▼▼▼

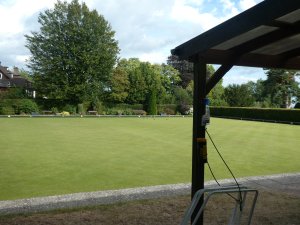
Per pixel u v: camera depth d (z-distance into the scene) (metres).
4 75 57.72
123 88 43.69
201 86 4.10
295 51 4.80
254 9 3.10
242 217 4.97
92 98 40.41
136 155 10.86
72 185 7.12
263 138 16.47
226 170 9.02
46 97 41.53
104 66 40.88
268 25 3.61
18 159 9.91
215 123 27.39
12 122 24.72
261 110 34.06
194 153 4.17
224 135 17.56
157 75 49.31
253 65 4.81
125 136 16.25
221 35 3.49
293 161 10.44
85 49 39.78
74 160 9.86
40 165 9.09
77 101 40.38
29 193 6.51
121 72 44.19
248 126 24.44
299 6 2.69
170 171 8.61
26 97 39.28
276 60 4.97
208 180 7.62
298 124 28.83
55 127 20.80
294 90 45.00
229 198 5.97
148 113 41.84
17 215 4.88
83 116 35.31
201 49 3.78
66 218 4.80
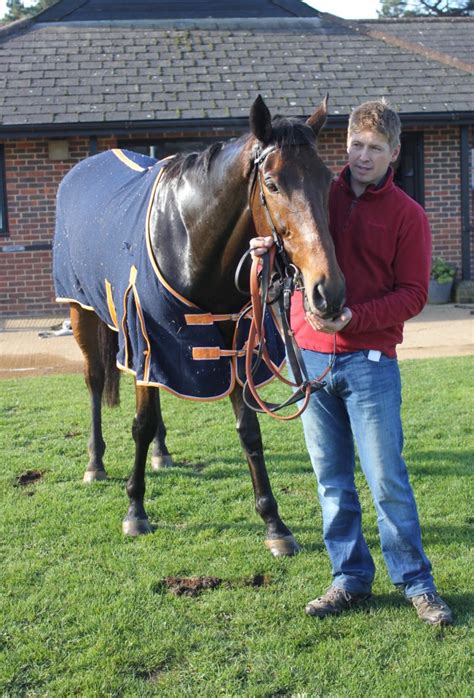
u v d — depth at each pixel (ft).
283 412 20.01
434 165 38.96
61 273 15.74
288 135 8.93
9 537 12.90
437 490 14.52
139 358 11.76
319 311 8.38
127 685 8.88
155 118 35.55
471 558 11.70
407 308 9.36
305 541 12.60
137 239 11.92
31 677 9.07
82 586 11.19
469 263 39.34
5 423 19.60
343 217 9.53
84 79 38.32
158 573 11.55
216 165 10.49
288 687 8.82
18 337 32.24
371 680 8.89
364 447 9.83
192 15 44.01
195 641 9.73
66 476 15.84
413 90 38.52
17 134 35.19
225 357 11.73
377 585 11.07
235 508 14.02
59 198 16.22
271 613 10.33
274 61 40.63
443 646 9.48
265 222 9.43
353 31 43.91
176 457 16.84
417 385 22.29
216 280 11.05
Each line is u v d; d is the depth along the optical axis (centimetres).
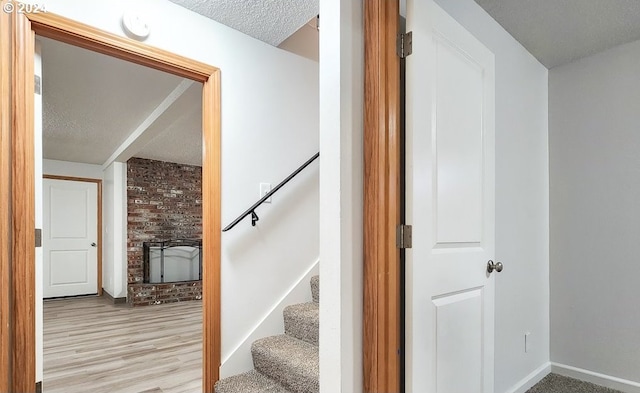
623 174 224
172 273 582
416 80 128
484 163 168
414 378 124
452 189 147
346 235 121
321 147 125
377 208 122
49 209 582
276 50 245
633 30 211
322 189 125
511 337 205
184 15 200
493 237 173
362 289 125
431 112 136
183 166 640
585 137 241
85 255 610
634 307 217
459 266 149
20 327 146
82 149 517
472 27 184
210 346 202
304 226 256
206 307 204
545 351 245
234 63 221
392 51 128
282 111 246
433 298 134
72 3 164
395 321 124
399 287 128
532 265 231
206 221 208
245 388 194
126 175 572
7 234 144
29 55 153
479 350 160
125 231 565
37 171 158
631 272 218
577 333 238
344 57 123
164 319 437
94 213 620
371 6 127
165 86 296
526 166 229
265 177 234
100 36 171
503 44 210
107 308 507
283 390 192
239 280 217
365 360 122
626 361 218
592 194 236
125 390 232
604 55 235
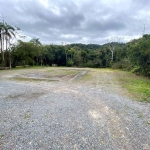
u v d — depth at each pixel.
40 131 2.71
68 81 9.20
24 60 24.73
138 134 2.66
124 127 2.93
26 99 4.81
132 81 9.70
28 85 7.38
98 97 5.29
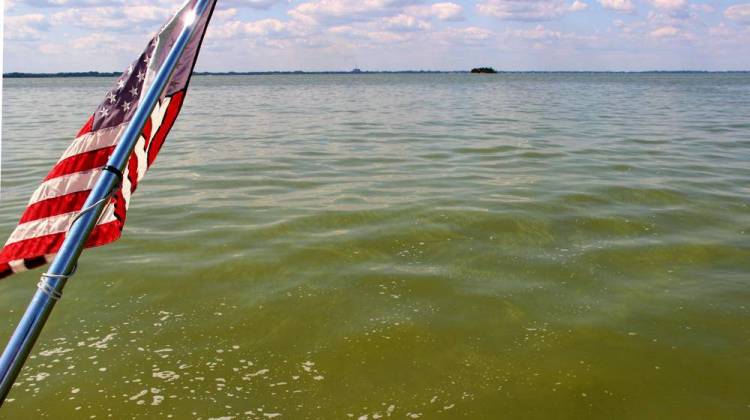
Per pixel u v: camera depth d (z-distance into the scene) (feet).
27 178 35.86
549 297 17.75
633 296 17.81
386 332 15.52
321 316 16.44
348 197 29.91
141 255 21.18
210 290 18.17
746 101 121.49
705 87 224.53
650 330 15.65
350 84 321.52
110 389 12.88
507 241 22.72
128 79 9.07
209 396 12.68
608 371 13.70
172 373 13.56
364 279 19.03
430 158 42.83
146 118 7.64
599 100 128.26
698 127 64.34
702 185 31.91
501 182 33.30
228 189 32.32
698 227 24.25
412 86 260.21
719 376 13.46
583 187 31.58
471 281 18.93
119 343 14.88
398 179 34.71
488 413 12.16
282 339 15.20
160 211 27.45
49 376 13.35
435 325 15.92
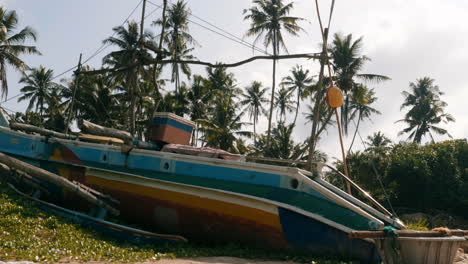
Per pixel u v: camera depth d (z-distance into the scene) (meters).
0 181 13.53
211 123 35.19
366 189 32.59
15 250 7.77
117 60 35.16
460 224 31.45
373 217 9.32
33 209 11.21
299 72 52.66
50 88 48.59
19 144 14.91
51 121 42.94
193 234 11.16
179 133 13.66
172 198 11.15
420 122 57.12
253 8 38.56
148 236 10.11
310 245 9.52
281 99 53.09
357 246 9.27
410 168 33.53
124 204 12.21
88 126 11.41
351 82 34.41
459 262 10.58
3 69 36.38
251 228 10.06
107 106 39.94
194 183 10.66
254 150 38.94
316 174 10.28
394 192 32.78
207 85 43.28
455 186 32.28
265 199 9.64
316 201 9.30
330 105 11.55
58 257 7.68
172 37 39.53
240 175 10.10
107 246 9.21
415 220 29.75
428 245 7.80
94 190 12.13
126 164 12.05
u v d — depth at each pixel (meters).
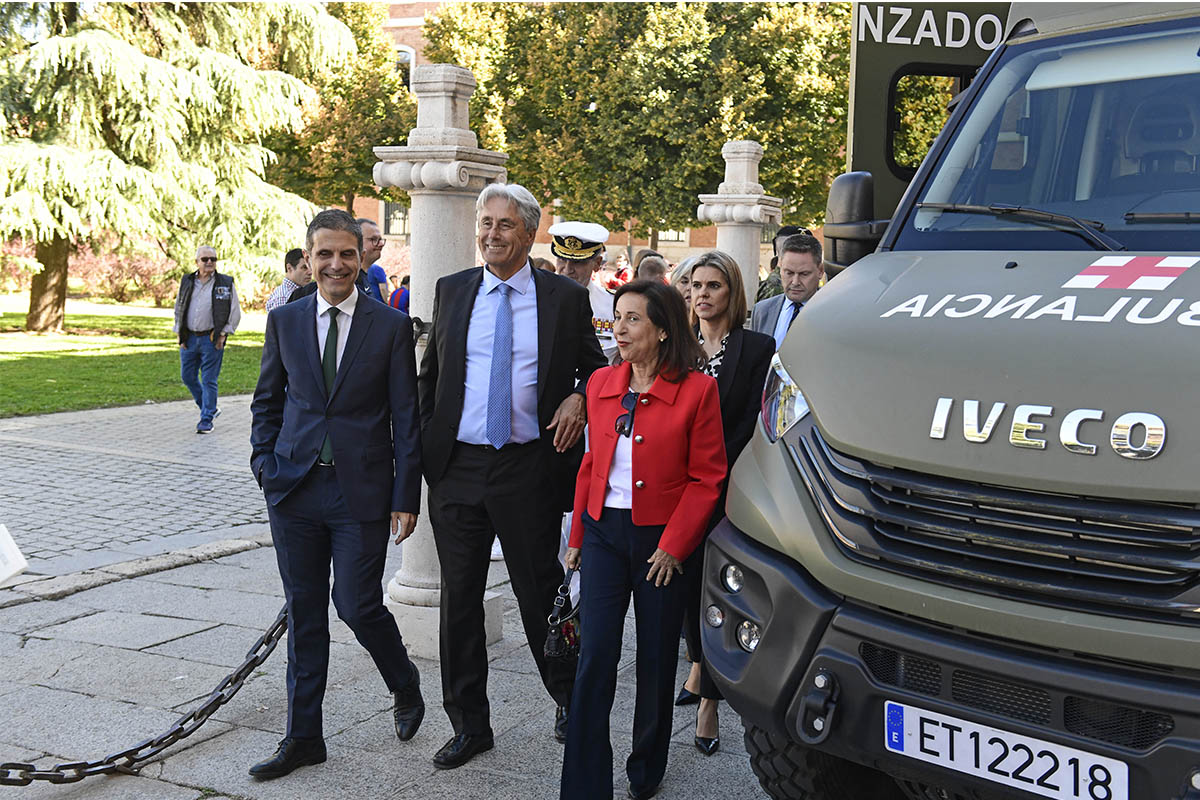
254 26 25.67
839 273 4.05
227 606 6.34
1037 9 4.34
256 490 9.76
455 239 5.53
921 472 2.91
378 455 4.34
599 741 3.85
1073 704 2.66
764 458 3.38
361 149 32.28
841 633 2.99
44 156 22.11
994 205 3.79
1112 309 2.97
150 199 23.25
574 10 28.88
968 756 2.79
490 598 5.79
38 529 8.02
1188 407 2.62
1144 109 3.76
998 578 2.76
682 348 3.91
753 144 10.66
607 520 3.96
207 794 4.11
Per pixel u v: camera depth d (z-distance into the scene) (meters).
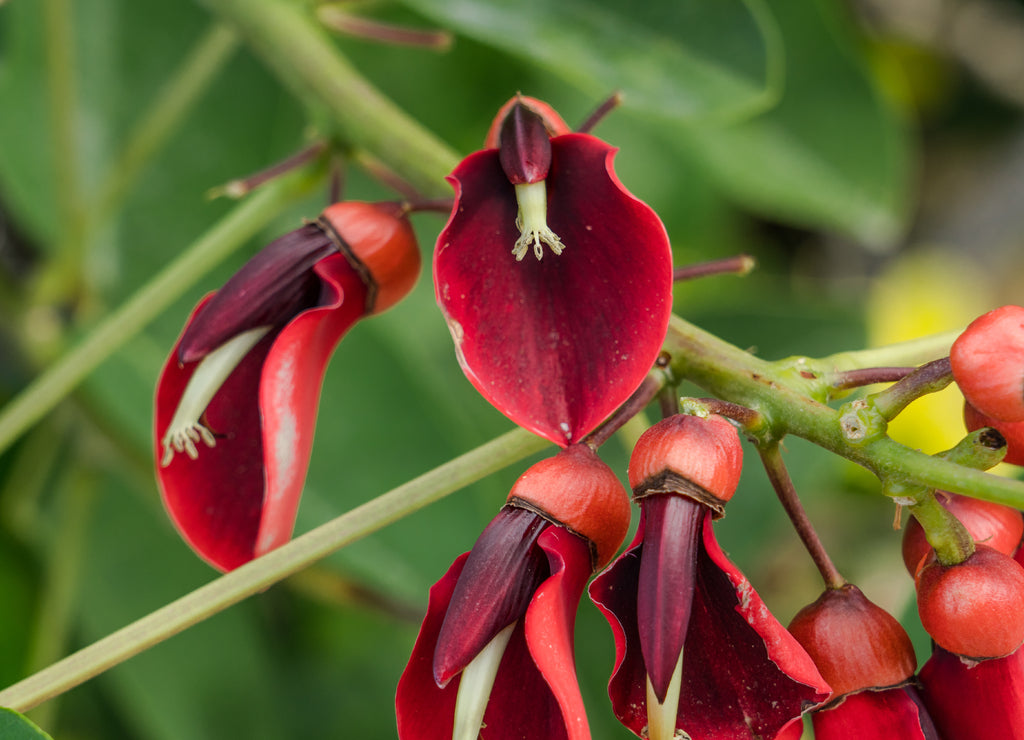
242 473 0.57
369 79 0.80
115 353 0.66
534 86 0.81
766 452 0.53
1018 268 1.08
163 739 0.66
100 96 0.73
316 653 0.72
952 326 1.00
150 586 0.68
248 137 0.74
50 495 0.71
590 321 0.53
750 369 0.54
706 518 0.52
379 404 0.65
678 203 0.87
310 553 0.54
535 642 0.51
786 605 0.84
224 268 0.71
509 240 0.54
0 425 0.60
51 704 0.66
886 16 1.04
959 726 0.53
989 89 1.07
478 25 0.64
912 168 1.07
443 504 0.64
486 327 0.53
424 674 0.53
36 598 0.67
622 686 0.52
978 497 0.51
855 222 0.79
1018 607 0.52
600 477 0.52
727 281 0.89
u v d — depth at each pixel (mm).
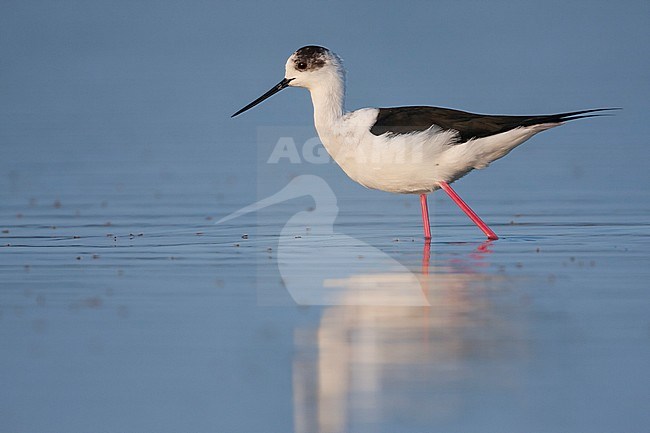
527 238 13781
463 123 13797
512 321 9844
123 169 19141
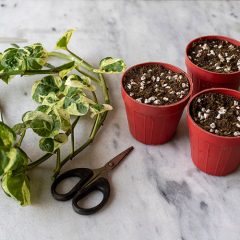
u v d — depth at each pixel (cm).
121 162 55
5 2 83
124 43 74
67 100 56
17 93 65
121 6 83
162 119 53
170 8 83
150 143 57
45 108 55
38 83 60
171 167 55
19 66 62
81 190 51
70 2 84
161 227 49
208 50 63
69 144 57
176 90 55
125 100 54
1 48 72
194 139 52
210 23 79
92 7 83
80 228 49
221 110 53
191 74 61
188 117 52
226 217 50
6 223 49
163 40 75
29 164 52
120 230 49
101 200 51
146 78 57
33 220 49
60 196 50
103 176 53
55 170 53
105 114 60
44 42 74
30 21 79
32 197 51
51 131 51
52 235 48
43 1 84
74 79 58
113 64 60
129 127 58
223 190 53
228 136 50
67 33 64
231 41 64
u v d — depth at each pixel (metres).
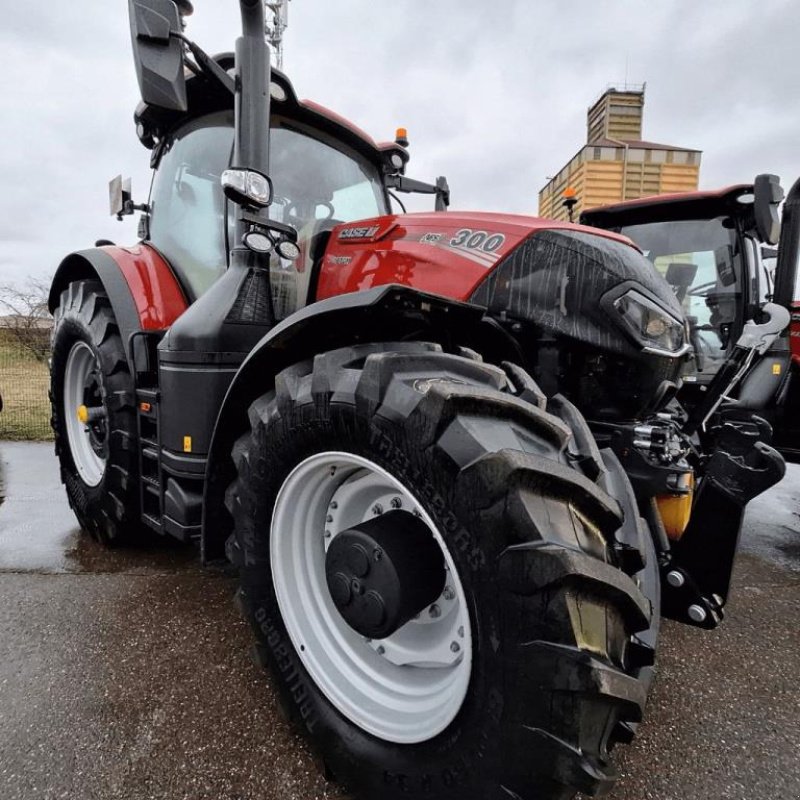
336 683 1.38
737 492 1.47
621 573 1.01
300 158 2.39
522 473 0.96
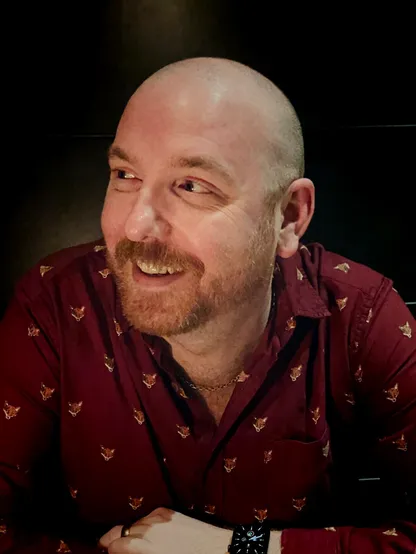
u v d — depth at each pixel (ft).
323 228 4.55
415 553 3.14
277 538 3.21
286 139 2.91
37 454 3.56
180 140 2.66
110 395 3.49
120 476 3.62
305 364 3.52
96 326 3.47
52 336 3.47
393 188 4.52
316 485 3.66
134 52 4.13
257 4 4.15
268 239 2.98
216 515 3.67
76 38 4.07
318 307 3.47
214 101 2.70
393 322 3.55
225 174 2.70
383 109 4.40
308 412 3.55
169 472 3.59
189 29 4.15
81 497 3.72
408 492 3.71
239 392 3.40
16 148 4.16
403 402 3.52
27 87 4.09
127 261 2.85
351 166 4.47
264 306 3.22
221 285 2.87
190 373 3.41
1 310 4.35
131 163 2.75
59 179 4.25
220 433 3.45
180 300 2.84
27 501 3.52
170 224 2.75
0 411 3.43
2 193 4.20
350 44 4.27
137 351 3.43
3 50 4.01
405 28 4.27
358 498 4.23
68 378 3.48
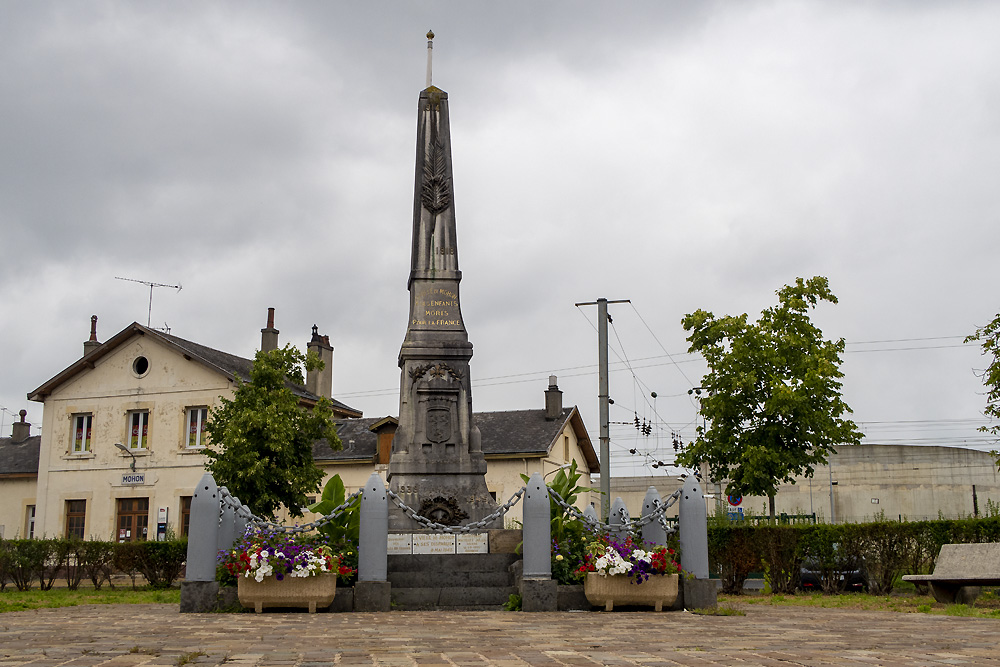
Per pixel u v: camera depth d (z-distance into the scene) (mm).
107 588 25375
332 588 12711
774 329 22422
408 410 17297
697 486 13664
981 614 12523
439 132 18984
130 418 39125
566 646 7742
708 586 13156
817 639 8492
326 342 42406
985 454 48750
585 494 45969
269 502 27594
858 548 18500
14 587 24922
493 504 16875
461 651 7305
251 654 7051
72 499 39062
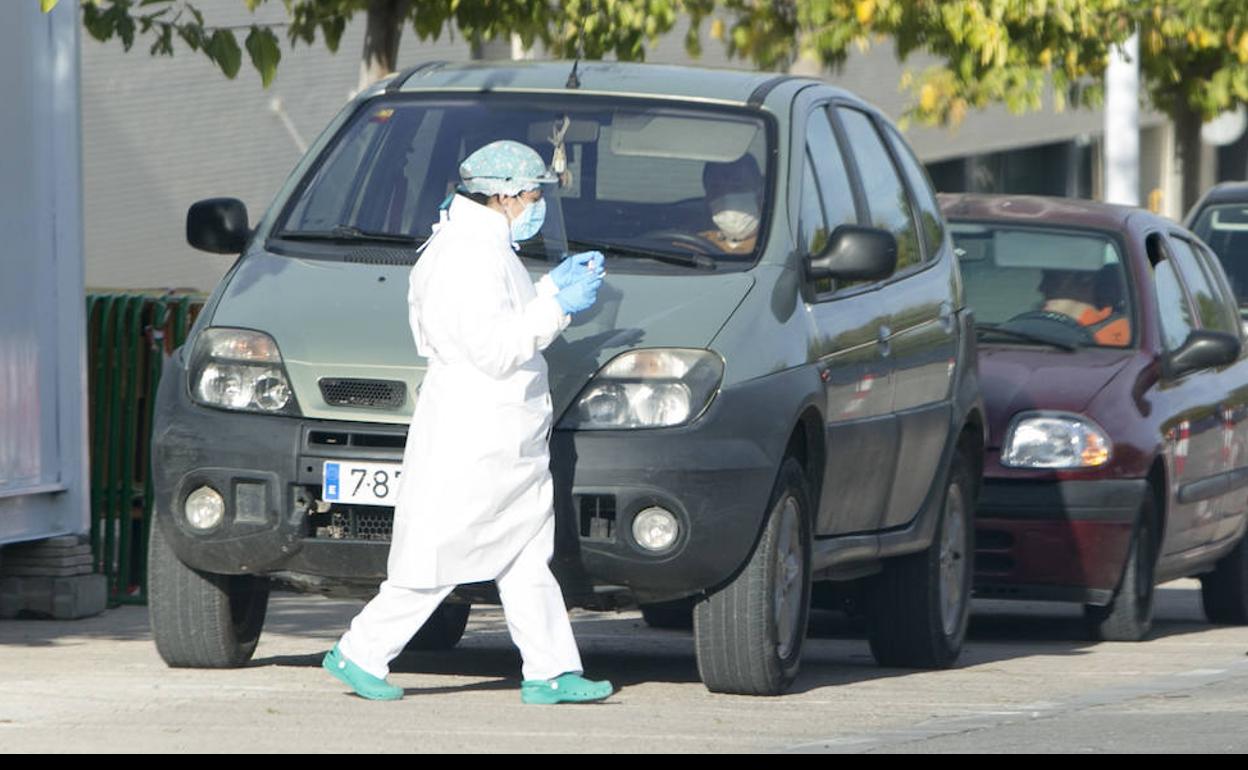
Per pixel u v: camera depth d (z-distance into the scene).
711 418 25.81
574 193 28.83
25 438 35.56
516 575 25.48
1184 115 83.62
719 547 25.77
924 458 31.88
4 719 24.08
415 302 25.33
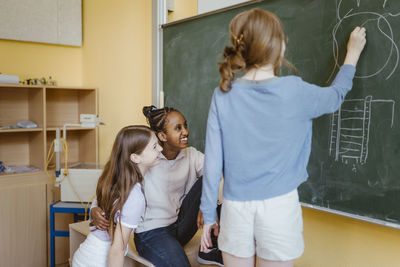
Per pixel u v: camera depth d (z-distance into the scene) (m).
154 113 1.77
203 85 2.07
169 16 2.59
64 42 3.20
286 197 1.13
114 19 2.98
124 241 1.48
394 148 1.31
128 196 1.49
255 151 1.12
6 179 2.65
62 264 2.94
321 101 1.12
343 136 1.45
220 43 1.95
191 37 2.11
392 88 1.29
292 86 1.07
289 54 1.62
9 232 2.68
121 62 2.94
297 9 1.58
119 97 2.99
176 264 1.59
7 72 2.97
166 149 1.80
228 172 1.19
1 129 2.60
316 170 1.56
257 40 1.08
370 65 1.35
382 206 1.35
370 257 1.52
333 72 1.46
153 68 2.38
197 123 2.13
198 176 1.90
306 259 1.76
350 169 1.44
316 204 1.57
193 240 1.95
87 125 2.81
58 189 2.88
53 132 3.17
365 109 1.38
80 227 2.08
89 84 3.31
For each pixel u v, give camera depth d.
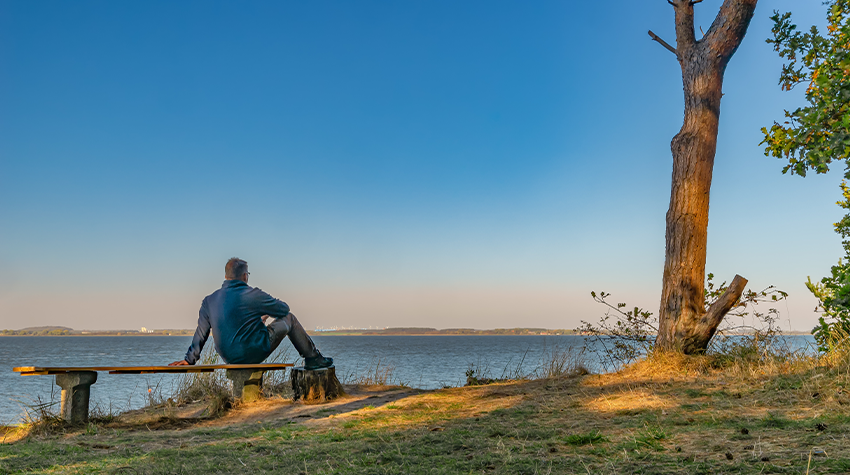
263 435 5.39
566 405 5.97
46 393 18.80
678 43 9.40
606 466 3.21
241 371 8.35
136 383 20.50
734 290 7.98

▲▲▲

WHAT YOU ARE ASKED TO DO = Using the records above, copy word for word the line with "471 558 11.70", the line with "274 61 40.63", and every line between them.

RESPONSE TO THE EXERCISE =
471 558 11.70
407 308 9.36
305 541 12.60
137 239 11.92
31 677 9.07
82 586 11.19
469 263 39.34
5 423 19.60
343 217 9.53
84 79 38.32
158 573 11.55
216 165 10.49
288 687 8.82
18 337 32.24
371 680 8.89
364 447 9.83
192 15 44.01
195 641 9.73
66 476 15.84
413 90 38.52
17 134 35.19
225 357 11.73
377 585 11.07
235 508 14.02
59 198 16.22
271 613 10.33
274 61 40.63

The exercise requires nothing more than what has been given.